税務・会計情報

特定空き家と固定資産税

 全国的に問題になっている老朽空き家の解消を目指した空き家対策推進特別措置法が本年2月から一部施行され、5月26日に全面的に施行されました。

 「倒壊の危険」などの理由から市区町村長が「特定空き家」と判断すると、勧告などを経て最終的に解体・除去の行政代執行ができるようになったというものです。

 更に連動して土地の固定資産税の減免特例措置も除外されるなど空き家を放置していた所有者に厳しい規定が盛り込まれており、増加し続けるだけでなかなか進まない空き家解消の切り札に、と期待されています。

 議員立法で昨年11月に成立した同法は、空き家を「年間を通して居住や使用実績がない建物」と定義し、そのうち下記に該当すると市区町村長が判断したものを「特定空き家」とし、解体・除去の対象にできるようになりました。
 (1)そのまま放置すれば倒壊など保安上危険となるおそれがある
 (2)衛生上有害となるおそれがある
 (3)適切な管理が行われていないことにより景観上問題
 (4)周辺の生活環境を保つために放置することが不適切


 国土交通省の発表によれば,空家は全国で820万戸(25年10月1日時点)もあり、なかでも管理の不十分な空家が問題となっています。

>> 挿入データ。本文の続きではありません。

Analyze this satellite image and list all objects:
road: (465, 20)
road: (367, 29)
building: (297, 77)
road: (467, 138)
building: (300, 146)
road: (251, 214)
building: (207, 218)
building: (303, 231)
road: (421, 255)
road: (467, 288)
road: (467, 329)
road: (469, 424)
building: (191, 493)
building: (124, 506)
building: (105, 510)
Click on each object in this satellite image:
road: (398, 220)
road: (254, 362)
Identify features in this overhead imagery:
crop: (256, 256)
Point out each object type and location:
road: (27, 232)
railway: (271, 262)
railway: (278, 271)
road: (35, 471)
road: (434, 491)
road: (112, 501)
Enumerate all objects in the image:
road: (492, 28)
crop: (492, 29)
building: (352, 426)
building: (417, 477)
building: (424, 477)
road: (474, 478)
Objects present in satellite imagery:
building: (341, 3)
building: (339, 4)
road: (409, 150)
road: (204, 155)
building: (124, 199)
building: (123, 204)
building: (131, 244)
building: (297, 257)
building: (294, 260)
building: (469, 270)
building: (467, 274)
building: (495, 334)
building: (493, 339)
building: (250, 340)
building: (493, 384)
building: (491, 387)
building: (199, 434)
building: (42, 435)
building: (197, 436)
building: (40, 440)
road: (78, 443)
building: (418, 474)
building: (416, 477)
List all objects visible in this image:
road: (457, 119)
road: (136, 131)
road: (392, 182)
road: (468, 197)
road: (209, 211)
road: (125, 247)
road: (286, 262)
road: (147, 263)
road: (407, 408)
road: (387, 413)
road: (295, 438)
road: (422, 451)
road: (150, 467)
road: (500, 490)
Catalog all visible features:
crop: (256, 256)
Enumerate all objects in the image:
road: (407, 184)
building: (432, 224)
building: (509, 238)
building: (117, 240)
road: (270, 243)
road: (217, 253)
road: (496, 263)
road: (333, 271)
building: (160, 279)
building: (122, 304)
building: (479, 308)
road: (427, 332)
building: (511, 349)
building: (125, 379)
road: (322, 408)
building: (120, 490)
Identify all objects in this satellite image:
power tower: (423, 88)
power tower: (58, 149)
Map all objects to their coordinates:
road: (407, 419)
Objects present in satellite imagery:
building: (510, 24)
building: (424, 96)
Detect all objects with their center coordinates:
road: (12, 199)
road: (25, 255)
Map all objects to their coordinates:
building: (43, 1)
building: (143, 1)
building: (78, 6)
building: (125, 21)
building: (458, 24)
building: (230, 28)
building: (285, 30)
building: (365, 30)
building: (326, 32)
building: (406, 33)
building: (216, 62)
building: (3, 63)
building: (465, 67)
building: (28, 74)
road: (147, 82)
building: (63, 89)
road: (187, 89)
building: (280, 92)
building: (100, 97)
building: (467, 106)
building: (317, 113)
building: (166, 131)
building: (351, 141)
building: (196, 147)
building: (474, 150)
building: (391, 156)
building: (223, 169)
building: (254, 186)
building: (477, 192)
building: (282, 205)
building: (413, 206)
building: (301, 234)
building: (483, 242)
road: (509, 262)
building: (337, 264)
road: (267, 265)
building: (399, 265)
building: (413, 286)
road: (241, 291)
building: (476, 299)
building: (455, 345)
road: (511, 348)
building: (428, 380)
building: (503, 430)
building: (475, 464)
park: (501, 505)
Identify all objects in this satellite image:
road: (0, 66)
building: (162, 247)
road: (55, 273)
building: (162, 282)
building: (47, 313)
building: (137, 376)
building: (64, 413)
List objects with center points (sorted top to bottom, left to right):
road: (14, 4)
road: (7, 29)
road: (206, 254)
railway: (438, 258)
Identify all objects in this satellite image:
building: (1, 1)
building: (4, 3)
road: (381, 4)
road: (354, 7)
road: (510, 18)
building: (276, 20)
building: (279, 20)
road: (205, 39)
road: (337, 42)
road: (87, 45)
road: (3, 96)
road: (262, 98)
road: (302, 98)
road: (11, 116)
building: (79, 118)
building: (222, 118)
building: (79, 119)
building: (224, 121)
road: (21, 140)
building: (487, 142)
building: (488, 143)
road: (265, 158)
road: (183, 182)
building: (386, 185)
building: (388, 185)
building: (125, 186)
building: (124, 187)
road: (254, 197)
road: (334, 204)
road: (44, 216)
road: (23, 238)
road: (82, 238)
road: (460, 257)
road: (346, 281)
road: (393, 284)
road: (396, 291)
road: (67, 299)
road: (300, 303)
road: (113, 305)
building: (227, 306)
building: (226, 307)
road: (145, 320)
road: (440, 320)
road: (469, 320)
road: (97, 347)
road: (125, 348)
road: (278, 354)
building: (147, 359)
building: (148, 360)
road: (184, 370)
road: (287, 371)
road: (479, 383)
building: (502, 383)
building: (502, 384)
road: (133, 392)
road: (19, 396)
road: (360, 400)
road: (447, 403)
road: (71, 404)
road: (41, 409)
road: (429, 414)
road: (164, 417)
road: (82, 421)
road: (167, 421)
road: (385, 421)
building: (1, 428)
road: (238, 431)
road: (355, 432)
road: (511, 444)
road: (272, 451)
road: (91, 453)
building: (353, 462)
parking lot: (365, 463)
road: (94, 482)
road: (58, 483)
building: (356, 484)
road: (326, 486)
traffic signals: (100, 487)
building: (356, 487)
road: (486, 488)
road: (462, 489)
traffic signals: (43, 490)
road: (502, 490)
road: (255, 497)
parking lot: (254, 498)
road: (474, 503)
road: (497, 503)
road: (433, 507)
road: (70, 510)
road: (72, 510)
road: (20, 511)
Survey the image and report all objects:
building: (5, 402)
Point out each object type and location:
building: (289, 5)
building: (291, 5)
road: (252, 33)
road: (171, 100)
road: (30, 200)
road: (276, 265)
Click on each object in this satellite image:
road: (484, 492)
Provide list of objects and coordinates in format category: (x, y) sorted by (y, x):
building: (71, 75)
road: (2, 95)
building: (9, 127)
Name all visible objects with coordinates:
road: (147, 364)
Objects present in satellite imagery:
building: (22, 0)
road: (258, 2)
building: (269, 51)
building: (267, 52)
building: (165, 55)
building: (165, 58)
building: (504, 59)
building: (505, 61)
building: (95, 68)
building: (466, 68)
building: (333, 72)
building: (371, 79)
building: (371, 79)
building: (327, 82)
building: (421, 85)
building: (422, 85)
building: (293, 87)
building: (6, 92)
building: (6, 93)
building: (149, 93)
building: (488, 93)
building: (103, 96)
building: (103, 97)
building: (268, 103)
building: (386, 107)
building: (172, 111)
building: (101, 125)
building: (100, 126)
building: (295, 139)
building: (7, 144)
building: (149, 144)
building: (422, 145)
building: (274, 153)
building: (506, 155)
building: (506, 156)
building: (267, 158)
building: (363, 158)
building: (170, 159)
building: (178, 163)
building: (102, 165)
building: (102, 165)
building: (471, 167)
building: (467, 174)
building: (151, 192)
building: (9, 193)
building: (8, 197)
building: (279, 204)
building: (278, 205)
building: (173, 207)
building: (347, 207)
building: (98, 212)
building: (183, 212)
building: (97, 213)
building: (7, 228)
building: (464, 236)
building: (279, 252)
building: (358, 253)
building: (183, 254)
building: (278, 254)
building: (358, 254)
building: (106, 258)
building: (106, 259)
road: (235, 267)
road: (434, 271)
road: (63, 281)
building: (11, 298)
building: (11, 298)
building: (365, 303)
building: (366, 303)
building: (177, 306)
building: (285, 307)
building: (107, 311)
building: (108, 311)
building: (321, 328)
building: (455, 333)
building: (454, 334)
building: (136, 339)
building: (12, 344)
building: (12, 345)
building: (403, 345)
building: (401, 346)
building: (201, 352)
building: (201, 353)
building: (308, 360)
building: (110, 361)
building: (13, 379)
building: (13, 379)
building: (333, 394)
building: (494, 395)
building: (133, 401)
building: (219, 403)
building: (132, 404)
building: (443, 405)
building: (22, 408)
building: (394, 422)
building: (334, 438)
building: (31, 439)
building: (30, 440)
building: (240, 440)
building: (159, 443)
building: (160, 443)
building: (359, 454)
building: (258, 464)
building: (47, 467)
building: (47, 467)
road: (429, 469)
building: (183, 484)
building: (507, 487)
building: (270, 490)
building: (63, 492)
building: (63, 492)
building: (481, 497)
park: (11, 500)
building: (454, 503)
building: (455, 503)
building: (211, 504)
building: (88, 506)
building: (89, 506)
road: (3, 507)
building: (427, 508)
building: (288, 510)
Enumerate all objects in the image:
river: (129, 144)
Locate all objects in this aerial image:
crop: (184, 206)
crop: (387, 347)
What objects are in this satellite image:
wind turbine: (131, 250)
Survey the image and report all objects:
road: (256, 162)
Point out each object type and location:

この対策として、市町村長が「特定空家等」とされる家屋の除却や修繕を命じたり、強制的に行ったりできるようにし、27年度税制改正で固定資産税の住宅用地特例についても平成28年度以降は特定空家等の敷地とされる土地を適用対象外としたようです。

 固定資産税の住宅用地特例とは、人の居住の用に供する家屋の敷地に対する固定資産税の課税標準額を通常の3分の1に減額するものです。さらに住宅用地面積が200㎡以下などの小規模住宅用地と認められる敷地の固定資産税の課税標準額は通常の6分の1となります。

 空き家であっても“人の居住の用に供する家屋”の敷地と自治体が判断すれば特例を適用できることから、土地の所有者は居住していない家屋についても解体して更地にはせず、そのまま空家の敷地として保有することが多いようです。居住の用に供されているか否かは判断が難しいため、これまで管理の不十分な空家でも特例の適用を受けている場合が多くありました。

 この状況が空き家増加を助長しているとのことで、今回の対応策となったようです。

 影響は甚大です。200㎡の土地(評価額2,000万円)に建つ1軒の空家が27年中に特定空家等と指定されたとすると従来(27年度分)の土地の固定資産税額は
  2,000万円×1/6×1.4%=46,000円
なのに対し、28年度分の土地の固定資産税額は
  2,000万円×70%×1.4%=196,000円 となります。
  15万円の負担増です!

 早期の対策をお勧め致します。